「リュー!!」

なりふりかまわずカイは叫び、がむしゃらに駆けた。

頬に、腕に、触れる光る雪が次々とリュティアの想いを伝えてくる。

カイは知りたくなかったことを知った。

リュティアと星麗の騎士がパールの異空間で再会していたこと。

その時彼はライトファルスと名を名乗って去っていったこと。

彼がリュティアの敵魔月王猛き竜(グラン・ヴァイツ)であったこと。

それなのにリュティアがどんな想いで彼を大切にしていたか。

深碧の湖で、なぜか二人の間に流れた優しい空気。リュティアの渾身の告白。そして、繰り出される銀の剣―――…

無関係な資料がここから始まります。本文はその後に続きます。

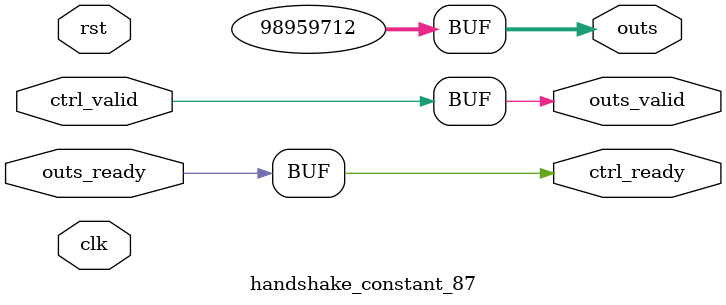
<source format=v>
`timescale 1ns / 1ps
module handshake_constant_87 #(
  parameter DATA_WIDTH = 32  // Default set to 32 bits
) (
  input                       clk,
  input                       rst,
  // Input Channel
  input                       ctrl_valid,
  output                      ctrl_ready,
  // Output Channel
  output [DATA_WIDTH - 1 : 0] outs,
  output                      outs_valid,
  input                       outs_ready
);
  assign outs       = 27'b101111001100000000101100000;
  assign outs_valid = ctrl_valid;
  assign ctrl_ready = outs_ready;

endmodule

</source>
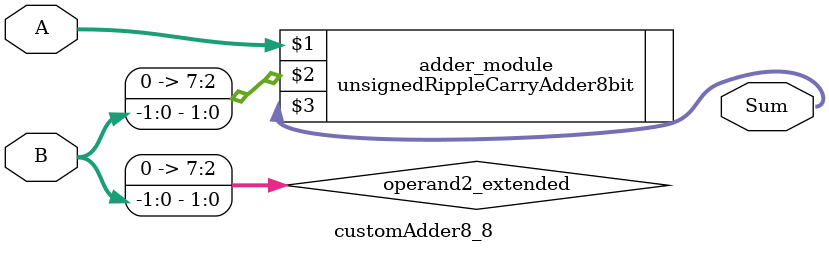
<source format=v>
module customAdder8_8(
                        input [7 : 0] A,
                        input [-1 : 0] B,
                        
                        output [8 : 0] Sum
                );

        wire [7 : 0] operand2_extended;
        
        assign operand2_extended =  {8'b0, B};
        
        unsignedRippleCarryAdder8bit adder_module(
            A,
            operand2_extended,
            Sum
        );
        
        endmodule
        
</source>
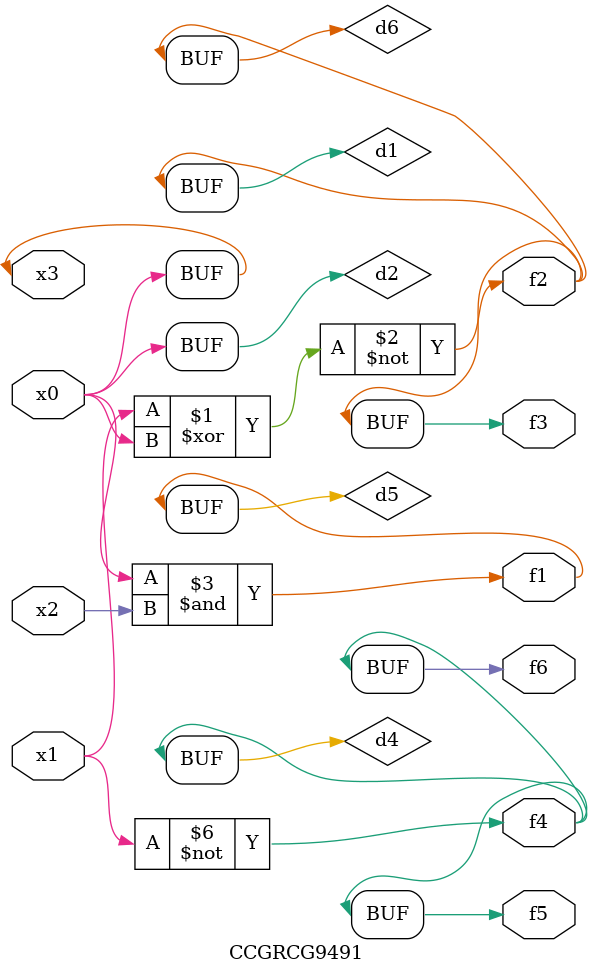
<source format=v>
module CCGRCG9491(
	input x0, x1, x2, x3,
	output f1, f2, f3, f4, f5, f6
);

	wire d1, d2, d3, d4, d5, d6;

	xnor (d1, x1, x3);
	buf (d2, x0, x3);
	nand (d3, x0, x2);
	not (d4, x1);
	nand (d5, d3);
	or (d6, d1);
	assign f1 = d5;
	assign f2 = d6;
	assign f3 = d6;
	assign f4 = d4;
	assign f5 = d4;
	assign f6 = d4;
endmodule

</source>
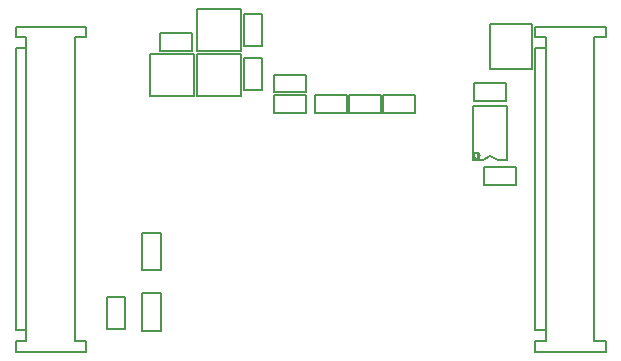
<source format=gbo>
%FSLAX34Y34*%
%MOMM*%
G04 EasyPC Gerber Version 18.0.6 Build 3620 *
%ADD10C,0.12700*%
X0Y0D02*
D02*
D10*
X71735Y340535D02*
Y331535D01*
X80735*
Y322535*
X71735*
Y83535*
X80735*
Y74535*
X71735*
Y65535*
X131735*
Y74535*
X121735*
Y331535*
X131735*
Y340535*
X71735*
X80735Y322285D02*
Y83535D01*
X164275Y112075D02*
Y84995D01*
X149195*
Y112075*
X164275*
X178485Y115335D02*
Y83335D01*
X194485*
Y115335*
X178485*
X185430Y317680D02*
Y282035D01*
X222895*
Y317680*
X185430*
X194985Y134335D02*
Y166335D01*
X178985*
Y134335*
X194985*
X221275Y319995D02*
X194195D01*
Y335075*
X221275*
Y319995*
X225430Y317680D02*
Y282035D01*
X262895*
Y317680*
X225430*
Y355680D02*
Y320035D01*
X262895*
Y355680*
X225430*
X280275Y314075D02*
Y286995D01*
X265195*
Y314075*
X280275*
Y351075D02*
Y323995D01*
X265195*
Y351075*
X280275*
X290195Y300075D02*
X317275D01*
Y284995*
X290195*
Y300075*
X317275Y267995D02*
X290195D01*
Y283075*
X317275*
Y267995*
X352275D02*
X325195D01*
Y283075*
X352275*
Y267995*
X354195Y283075D02*
X381275D01*
Y267995*
X354195*
Y283075*
X383195D02*
X410275D01*
Y267995*
X383195*
Y283075*
X462095Y228825D02*
G75*
G02Y234145J2660D01*
G01*
G75*
G02Y228825J-2660*
G01*
G36*
G75*
G02Y234145J2660*
G01*
G75*
G02Y228825J-2660*
G01*
G37*
X468195Y222075D02*
X495275D01*
Y206995*
X468195*
Y222075*
X473590Y305230D02*
X509235D01*
Y342695*
X473590*
Y305230*
X487275Y277995D02*
X460195D01*
Y293075*
X487275*
Y277995*
X488035Y227685D02*
Y273385D01*
X459435*
Y227685*
X467385*
X473735Y230860*
X480085Y227685*
X488035*
X511735Y340535D02*
Y331535D01*
X520735*
Y322535*
X511735*
Y83535*
X520735*
Y74535*
X511735*
Y65535*
X571735*
Y74535*
X561735*
Y331535*
X571735*
Y340535*
X511735*
X520735Y322285D02*
Y83535D01*
X0Y0D02*
M02*

</source>
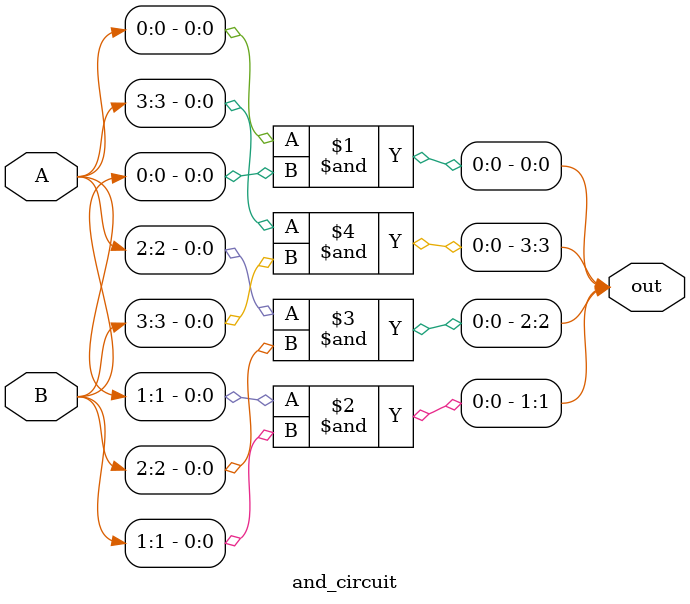
<source format=v>
`timescale 1ns / 1ps


module and_circuit(
    input [3:0] A,
    input [3:0] B,
    output [3:0] out
    );
assign out[0] = A[0] & B[0];
assign out[1] = A[1] & B[1];
assign out[2] = A[2] & B[2];
assign out[3] = A[3] & B[3];
endmodule

</source>
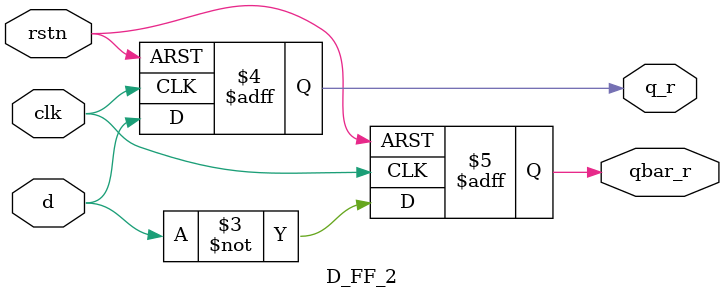
<source format=v>
module D_FF_2(d, rstn, clk, q_r, qbar_r);

input d, rstn, clk;
output reg q_r, qbar_r;

always @(posedge clk, negedge rstn) begin

    if(~rstn)begin
        q_r <= 1'b0;
        qbar_r <= 1'b1;
    end
    else begin
        q_r <= d;
        qbar_r <= ~(d);
    end
    
    
end

endmodule
</source>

リュティアの深い悲しみの感情に、カイまで泣きたくなったその時、カイの胸にひらめくものがあった。

「待てよ……」

そういえばなぜ、雪に触れると自分の記憶だけでなく、リュティアの想いがわかるのだろう。この雪は、なんなのだろう。

ファラーガは、ここがリュティアの心の世界だと言った。リュティアの心の世界…心の景色…何かつかめそうだ。

雪が伝えるリュティアの気持ち…ここでリュティアに一番近いもの…ここにあたりまえにあるもの? 心を形作っているもの…雪…リュティアの悲しみのように冷たい雪…

―雪…。雪…?

まさか、とカイは愕然となった。

まさか…いやだがここは心の世界なのだから、ありうる…それなら、リュティアの気配がこんなにも近いことも頷ける。

「雪が、リューなのか…? 雪そのものが、リューなのか!? リュー!?」

カイが雪をすくって呼びかけると、世界が唐突に塗り替わった。それは水の中に絵の具をたらしたような鮮やかな変化だった。

降る雪が弾けるように消えた。地面からもすべての雪が消え、かわりに荒涼とした大地となった。

そして。

そしてカイの目の前に、探し続けた人が現れた。

リュティアは荒涼としたむき出しの土の大地にはだしで立っていた。その顔は白い両掌で覆われ、細い肩は震えていた。